● **EXERCISE INSTRUCTIONS**
(a) Please pull out everything in the passage on nested scopes from "The most significant" down to "in the PEP.".
(b) Answer these from the passage on nested scopes:
(i) In which Python version were statically nested scopes first added as an optional feature?
(ii) Which three namespaces does Python 2.0 use to look up variable names?
(iii) Which exception does the function g() always raise in the nested recursive example?

● **TEXT PASSAGE**
Content starts
In Python 2.1, statically nested scopes were added as an optional
feature, to be enabled by a \code{from __future__ import
nested_scopes} directive.  In 2.2 nested scopes no longer need to be
specially enabled, but are always enabled.  The rest of this section
is a copy of the description of nested scopes from my ``What's New in
Python 2.1'' document; if you read it when 2.1 came out, you can skip
the rest of this section.

The largest change introduced in Python 2.1, and made complete in 2.2,
is to Python's scoping rules.  In Python 2.0, at any given time there
are at most three namespaces used to look up variable names: local,
module-level, and the built-in namespace.  This often surprised people
because it didn't match their intuitive expectations.  For example, a
nested recursive function definition doesn't work:

\begin{verbatim}
def f():
    ...
    def g(value):
        ...
        return g(value-1) + 1
    ...
\end{verbatim}

The function \function{g()} will always raise a \exception{NameError}
exception, because the binding of the name \samp{g} isn't in either
its local namespace or in the module-level namespace.  This isn't much
of a problem in practice (how often do you recursively define interior
functions like this?), but this also made using the \keyword{lambda}
statement clumsier, and this was a problem in practice.  In code which
uses \keyword{lambda} you can often find local variables being copied
by passing them as the default values of arguments.

\begin{verbatim}
def find(self, name):
    "Return list of any entries equal to 'name'"
    L = filter(lambda x, name=name: x == name,
               self.list_attribute)
    return L
\end{verbatim}

The readability of Python code written in a strongly functional style
suffers greatly as a result.

The most significant change to Python 2.2 is that static scoping has
been added to the language to fix this problem.  As a first effect,
the \code{name=name} default argument is now unnecessary in the above
example.  Put simply, when a given variable name is not assigned a
value within a function (by an assignment, or the \keyword{def},
\keyword{class}, or \keyword{import} statements), references to the
variable will be looked up in the local namespace of the enclosing
scope.  A more detailed explanation of the rules, and a dissection of
the implementation, can be found in the PEP.

This change may cause some compatibility problems for code where the
same variable name is used both at the module level and as a local
variable within a function that contains further function definitions.
Content ends
● **DATA SHOWN**
Content starts
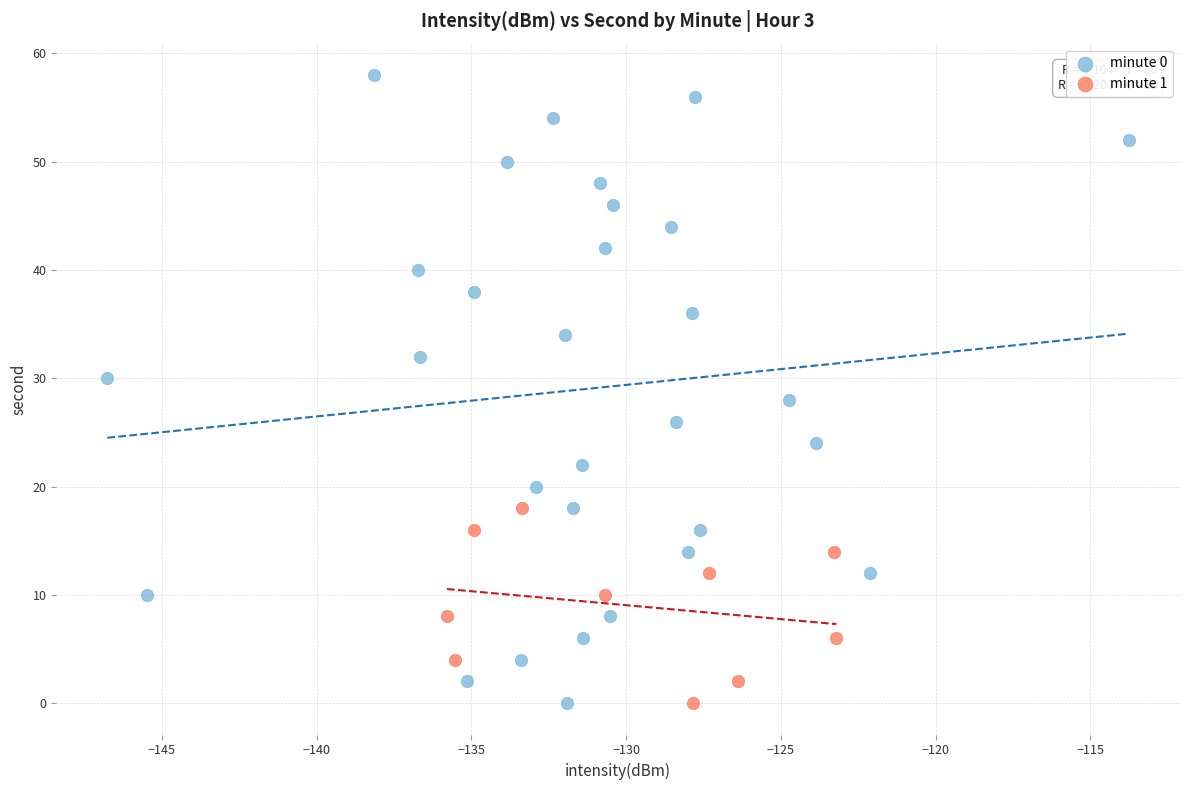

Which series has the largest Y range (max minus min)?

minute 0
Content ends
● **ANSWERS PER TASK**
(a)
The most significant change to Python 2.2 is that static scoping has
been added to the language to fix this problem.  As a first effect,
the \code{name=name} default argument is now unnecessary in the above
example.  Put simply, when a given variable name is not assigned a
value within a function (by an assignment, or the \keyword{def},
\keyword{class}, or \keyword{import} statements), references to the
variable will be looked up in the local namespace of the enclosing
scope.  A more detailed explanation of the rules, and a dissection of
the implementation, can be found in the PEP.

(b)
(i) Python 2.1
(ii) Local, module-level, and built-in
(iii) NameError